Australian banking majors face a step lift in capital strain following recent policy changes and decades of high loan volumes to fund home buying that contributed to a surge in house prices, Jarden said in a late Monday note.
During the last 30 years, AU$2.4 billion of credit was directed to fund home buying, more than double the AU$1.1 billion extended to productive uses in business, according to the note.
Home loan risk weights started at 50% in the 1990s, troughed at 14% in 2014, and are now averaging roughly 23%, Jarden said. ANZ Group (ASX:ANZ, NZE:ANZ) has a home loan risk weight of 24%, Commonwealth Bank of Australia (ASX:CBA) 22%, National Australia Bank (ASX:NAB) 26%, and Westpac Banking (ASX:WBC, NZE:WBC) at 20%.
"We see a change in mix of required macro capital allocation," the equity research firm said in relation to banks supporting productive investments instead of relying on housing loans. It also questioned whether the banks' dividend payout ratios are too high, as the policies were implemented when home loan growth regularly exceeded corporate lending growth.

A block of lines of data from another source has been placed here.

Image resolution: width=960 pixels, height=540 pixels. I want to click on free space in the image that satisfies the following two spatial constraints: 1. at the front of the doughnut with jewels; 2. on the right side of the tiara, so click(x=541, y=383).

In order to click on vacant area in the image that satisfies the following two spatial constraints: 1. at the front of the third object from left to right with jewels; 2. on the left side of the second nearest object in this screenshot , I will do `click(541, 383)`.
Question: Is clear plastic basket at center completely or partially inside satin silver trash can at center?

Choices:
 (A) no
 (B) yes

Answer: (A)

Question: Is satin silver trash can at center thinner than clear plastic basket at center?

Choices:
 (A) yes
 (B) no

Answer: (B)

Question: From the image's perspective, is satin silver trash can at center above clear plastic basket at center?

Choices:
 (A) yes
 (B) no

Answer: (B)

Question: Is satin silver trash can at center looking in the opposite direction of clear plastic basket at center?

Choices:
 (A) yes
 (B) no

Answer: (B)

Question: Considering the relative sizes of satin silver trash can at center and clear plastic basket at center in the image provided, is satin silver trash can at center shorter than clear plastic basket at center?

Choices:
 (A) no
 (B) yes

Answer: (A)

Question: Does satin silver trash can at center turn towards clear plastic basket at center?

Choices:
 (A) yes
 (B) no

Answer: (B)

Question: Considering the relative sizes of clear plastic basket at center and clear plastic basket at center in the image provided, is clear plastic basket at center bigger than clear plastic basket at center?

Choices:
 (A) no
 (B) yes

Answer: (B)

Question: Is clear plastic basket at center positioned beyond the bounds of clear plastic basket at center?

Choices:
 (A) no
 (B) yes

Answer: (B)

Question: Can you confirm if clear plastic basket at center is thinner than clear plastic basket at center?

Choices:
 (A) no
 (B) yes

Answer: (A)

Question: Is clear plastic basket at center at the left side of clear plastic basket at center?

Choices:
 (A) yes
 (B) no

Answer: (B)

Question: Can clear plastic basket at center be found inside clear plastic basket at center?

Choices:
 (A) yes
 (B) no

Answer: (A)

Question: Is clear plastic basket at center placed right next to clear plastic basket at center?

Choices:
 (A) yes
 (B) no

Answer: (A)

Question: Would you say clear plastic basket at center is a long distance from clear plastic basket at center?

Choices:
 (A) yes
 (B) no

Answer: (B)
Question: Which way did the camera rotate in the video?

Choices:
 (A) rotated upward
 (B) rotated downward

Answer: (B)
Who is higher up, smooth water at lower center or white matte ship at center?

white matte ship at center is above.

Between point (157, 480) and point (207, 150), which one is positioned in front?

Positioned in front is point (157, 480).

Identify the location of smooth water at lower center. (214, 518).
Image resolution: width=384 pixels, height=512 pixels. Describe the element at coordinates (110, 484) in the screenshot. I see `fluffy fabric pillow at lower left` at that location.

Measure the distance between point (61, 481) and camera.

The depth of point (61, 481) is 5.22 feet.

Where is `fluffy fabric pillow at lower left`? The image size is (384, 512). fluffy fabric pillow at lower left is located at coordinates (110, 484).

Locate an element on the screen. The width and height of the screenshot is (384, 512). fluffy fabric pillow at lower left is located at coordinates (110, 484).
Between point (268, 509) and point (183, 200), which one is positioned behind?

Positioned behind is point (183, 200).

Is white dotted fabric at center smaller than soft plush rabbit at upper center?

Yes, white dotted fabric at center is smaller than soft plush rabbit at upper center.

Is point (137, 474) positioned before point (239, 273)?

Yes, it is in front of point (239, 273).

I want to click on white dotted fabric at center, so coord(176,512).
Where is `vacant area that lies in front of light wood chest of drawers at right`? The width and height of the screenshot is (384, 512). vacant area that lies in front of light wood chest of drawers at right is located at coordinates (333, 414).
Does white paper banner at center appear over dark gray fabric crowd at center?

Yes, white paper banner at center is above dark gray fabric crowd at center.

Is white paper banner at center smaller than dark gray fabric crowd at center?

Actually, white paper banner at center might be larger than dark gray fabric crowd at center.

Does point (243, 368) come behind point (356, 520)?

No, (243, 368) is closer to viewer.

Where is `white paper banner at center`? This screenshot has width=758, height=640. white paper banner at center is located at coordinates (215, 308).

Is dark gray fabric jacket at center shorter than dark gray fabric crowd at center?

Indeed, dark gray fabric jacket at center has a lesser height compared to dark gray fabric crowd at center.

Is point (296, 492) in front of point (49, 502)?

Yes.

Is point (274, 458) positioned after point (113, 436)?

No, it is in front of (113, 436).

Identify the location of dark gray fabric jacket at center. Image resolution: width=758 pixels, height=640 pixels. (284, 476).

Jarden believes major bank share prices remain expensive even after some retracing, and are not priced for any negative regime change.
It maintained an overweight rating and Au$35.50 price target on ANZ, while keeping a sell rating on the other three banks. Commonwealth Bank's price target remains at AU$90, National Australia Bank's at AU$29, and Westpac's at AU$31.